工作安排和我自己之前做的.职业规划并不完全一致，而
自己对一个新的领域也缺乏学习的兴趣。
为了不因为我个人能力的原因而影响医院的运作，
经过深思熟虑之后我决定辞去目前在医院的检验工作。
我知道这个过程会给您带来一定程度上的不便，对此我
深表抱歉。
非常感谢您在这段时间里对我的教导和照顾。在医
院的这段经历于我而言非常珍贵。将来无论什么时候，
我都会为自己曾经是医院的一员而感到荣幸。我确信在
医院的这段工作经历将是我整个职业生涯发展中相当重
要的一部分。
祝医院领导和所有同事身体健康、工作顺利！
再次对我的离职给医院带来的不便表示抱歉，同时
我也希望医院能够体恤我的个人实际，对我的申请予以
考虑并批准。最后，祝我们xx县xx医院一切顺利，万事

→ Exercise details: Please render every line of text in the records above as a JSON list of strings, one string per line, with blank lines left out.

→ Answer box:
[
  "工作安排和我自己之前做的.职业规划并不完全一致，而",
  "自己对一个新的领域也缺乏学习的兴趣。",
  "为了不因为我个人能力的原因而影响医院的运作，",
  "经过深思熟虑之后我决定辞去目前在医院的检验工作。",
  "我知道这个过程会给您带来一定程度上的不便，对此我",
  "深表抱歉。",
  "非常感谢您在这段时间里对我的教导和照顾。在医",
  "院的这段经历于我而言非常珍贵。将来无论什么时候，",
  "我都会为自己曾经是医院的一员而感到荣幸。我确信在",
  "医院的这段工作经历将是我整个职业生涯发展中相当重",
  "要的一部分。",
  "祝医院领导和所有同事身体健康、工作顺利！",
  "再次对我的离职给医院带来的不便表示抱歉，同时",
  "我也希望医院能够体恤我的个人实际，对我的申请予以",
  "考虑并批准。最后，祝我们xx县xx医院一切顺利，万事"
]